La carrera de Pombo gritando como si no hubiera un mañana detrás de su compadre Borja Iglesias después del primer gol al Valladolid. Su megáfono. La cara de furia de Papu cuando hace piña cerca del córner con sus compañeros. La celebración del Panda con el dominio de la escena de quien acaba de hacer un hat-trick y tiene a miles de fieles rendidos a su religión. El esprint con la boca desencajada de Ros, navarro de nacimiento, criado en Zubieta pero con una tremenda conciencia de grupo. Eguaras, tan tranquilo que juega, eufórico. Zapater festejando cada gol como cualquier aficionado de la grada. Cristian alzando los brazos al cielo con la serenidad de quien pone la pausa entre tanta bendita aceleración. Los abrazos de Natxo González con su tropa de guerreros al final de los partidos.

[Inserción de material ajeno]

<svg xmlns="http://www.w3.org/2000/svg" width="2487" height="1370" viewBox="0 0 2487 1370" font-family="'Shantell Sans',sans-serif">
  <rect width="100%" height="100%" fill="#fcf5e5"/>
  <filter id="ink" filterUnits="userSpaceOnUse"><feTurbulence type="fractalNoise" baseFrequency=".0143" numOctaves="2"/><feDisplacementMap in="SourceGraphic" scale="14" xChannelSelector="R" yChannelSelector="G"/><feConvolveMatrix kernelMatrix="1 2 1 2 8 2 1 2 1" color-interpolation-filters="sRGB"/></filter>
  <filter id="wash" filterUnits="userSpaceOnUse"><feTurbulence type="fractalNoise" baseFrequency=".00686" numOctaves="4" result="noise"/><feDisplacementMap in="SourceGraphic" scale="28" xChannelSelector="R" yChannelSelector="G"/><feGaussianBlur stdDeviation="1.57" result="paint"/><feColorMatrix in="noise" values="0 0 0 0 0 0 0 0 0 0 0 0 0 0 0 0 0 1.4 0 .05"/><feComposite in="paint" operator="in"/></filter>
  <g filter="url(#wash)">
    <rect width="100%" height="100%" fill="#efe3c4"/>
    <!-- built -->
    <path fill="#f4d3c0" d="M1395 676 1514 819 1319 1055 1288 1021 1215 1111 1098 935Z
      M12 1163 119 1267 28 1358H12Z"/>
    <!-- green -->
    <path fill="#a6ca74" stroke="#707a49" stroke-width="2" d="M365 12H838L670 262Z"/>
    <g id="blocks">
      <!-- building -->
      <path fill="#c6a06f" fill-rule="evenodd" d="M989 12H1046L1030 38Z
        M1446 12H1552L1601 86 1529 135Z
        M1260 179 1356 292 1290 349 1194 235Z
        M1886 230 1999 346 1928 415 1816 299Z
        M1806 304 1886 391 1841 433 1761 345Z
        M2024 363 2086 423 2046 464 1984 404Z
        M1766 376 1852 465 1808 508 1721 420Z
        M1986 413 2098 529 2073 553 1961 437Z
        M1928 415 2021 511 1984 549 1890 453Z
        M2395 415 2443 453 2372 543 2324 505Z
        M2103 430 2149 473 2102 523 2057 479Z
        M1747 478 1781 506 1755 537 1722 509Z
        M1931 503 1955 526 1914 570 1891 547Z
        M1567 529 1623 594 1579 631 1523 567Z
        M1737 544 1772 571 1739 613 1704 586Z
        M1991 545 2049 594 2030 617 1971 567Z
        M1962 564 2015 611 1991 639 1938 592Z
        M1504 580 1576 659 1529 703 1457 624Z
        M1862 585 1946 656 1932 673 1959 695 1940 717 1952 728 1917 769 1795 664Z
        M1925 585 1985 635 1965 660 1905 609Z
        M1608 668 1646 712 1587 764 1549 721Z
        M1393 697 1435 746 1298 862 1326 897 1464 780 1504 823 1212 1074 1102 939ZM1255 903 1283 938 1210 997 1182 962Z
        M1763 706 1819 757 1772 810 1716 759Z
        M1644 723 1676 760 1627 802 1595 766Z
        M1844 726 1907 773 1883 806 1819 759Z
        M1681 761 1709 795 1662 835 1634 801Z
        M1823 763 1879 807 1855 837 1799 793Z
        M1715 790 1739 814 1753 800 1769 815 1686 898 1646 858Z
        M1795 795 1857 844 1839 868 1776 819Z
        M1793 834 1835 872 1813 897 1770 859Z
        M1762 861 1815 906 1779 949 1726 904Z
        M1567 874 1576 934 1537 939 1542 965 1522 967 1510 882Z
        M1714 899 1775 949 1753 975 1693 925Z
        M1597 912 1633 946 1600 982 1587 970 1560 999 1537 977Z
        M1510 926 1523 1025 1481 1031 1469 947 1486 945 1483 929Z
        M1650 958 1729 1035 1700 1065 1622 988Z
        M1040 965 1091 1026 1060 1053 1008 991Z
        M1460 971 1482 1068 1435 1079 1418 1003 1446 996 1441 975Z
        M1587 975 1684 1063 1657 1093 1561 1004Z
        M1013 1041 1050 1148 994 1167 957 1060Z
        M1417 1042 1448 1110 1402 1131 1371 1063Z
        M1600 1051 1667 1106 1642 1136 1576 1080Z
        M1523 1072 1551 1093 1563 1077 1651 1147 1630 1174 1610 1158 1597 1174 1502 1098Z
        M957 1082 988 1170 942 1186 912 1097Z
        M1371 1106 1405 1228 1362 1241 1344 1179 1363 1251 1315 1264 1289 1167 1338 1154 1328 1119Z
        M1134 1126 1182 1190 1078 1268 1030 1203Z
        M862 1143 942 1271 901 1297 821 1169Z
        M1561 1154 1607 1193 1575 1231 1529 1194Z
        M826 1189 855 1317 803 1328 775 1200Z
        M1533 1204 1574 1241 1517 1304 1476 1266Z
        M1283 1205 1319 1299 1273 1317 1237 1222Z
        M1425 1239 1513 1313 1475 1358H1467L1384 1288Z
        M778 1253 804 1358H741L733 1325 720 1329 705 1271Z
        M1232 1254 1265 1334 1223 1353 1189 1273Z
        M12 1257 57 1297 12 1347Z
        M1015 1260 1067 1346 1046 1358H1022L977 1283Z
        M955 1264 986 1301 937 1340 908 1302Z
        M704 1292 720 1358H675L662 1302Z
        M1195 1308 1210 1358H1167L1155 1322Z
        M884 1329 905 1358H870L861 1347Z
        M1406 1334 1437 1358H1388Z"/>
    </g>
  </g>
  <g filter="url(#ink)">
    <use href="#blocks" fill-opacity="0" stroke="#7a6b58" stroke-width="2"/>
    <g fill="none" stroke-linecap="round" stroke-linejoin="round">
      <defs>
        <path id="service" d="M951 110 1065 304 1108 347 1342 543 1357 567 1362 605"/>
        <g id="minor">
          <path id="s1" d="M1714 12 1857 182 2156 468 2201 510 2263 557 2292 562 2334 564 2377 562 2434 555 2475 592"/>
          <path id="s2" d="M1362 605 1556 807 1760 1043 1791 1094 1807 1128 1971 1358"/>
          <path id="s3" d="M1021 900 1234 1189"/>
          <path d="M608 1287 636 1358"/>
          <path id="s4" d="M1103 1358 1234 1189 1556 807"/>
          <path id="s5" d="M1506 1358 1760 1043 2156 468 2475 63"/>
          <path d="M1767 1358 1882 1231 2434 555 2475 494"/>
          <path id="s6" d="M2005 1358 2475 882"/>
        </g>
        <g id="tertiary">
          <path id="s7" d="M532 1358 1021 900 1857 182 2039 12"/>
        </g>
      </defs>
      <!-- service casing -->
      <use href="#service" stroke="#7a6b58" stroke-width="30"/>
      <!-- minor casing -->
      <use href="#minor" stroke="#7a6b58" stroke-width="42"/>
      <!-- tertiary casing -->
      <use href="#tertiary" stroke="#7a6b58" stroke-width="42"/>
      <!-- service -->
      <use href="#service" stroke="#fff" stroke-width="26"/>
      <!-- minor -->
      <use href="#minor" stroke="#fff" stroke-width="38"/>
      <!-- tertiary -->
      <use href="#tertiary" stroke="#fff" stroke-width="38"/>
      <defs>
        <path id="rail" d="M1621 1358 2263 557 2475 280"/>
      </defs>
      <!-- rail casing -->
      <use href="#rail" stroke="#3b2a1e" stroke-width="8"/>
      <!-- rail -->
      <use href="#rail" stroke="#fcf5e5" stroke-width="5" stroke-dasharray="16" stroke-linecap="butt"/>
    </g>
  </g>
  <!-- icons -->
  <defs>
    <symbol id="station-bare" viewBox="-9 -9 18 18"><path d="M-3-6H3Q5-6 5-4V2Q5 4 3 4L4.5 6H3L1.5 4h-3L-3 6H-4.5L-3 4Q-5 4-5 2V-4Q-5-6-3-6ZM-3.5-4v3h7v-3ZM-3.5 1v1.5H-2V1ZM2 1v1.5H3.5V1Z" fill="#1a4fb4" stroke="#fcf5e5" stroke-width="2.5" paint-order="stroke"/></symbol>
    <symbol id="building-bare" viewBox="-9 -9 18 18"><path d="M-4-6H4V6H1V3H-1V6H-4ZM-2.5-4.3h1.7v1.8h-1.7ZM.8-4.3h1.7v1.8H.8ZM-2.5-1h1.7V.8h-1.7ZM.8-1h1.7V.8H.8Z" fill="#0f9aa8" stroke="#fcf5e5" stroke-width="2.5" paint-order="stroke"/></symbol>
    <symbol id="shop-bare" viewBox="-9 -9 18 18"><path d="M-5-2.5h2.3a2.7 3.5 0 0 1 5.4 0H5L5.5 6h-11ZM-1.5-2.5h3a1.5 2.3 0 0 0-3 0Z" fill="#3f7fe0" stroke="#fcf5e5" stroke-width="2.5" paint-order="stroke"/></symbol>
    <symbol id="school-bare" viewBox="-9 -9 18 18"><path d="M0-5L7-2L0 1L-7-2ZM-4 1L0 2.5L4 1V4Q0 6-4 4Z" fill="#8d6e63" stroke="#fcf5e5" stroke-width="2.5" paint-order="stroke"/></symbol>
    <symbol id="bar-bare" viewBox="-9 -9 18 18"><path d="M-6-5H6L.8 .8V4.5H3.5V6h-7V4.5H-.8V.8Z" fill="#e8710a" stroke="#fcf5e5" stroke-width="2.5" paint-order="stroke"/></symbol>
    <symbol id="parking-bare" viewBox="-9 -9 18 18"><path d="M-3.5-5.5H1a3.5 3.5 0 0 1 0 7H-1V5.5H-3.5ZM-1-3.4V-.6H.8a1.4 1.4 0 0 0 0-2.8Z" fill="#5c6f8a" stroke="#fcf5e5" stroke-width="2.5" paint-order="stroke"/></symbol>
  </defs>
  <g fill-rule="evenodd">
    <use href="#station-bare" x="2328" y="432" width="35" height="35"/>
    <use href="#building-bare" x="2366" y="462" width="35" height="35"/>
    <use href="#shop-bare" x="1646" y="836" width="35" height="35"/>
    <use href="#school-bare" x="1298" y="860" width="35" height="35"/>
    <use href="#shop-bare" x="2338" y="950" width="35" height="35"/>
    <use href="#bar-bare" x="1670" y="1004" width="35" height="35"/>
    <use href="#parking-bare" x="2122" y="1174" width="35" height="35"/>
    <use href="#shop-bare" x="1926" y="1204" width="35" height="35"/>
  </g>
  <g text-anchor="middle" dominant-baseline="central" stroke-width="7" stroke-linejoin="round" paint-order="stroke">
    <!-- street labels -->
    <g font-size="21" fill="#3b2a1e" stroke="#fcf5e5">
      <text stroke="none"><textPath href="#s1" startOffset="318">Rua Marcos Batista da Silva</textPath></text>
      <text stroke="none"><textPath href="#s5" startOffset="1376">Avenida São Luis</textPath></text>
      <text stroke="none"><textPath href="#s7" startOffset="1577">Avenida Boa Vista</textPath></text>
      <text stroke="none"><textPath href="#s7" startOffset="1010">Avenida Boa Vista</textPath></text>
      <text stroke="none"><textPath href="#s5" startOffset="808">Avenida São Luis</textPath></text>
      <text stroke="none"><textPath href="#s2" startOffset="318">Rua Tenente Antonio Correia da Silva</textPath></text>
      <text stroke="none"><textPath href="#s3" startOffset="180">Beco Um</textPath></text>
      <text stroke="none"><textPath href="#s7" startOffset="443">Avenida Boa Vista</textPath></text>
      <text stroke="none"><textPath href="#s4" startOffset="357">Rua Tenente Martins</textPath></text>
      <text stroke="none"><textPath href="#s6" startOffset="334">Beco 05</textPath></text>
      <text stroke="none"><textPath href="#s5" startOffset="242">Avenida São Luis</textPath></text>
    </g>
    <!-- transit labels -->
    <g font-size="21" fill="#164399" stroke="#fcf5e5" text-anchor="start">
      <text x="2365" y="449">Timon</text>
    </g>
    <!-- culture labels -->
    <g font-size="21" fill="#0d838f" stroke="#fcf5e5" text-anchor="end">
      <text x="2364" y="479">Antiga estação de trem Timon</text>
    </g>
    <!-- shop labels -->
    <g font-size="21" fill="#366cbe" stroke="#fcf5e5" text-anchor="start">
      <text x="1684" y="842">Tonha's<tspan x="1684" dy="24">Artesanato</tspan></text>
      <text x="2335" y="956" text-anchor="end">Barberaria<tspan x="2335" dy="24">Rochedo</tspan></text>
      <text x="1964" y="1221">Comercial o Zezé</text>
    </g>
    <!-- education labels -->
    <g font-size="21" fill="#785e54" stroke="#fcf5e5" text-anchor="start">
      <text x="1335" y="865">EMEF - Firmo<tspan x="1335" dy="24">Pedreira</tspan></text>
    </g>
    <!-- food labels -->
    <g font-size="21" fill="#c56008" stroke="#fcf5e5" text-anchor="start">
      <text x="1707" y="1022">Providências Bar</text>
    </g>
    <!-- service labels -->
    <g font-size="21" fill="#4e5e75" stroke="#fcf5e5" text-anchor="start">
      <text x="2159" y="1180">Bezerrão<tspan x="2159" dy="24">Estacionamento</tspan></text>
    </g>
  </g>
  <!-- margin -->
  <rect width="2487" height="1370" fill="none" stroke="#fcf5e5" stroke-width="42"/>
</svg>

La electricidad, la energía, la fuerza que transmite este Real Zaragoza. El amor propio, el hambre, la identidad como equipo, la implicación, la complicidad, el uno para todos y el todos para uno, la calidad humana de muchos de los futbolistas, su compromiso con el club, con el equipo y con la ciudad. El deseo de superación personal a través de los éxitos colectivos, el valor emocional de los canteranos, la amistad, la profesionalidad.

Después de años en los que el Zaragoza vivió episodios bochornosos como el de Palamós y en los que pasaron decenas de jugadores directos al rincón del olvido, esta plantilla ha robado el corazón del aficionado. Con grandes resultados. Y mucha verdad.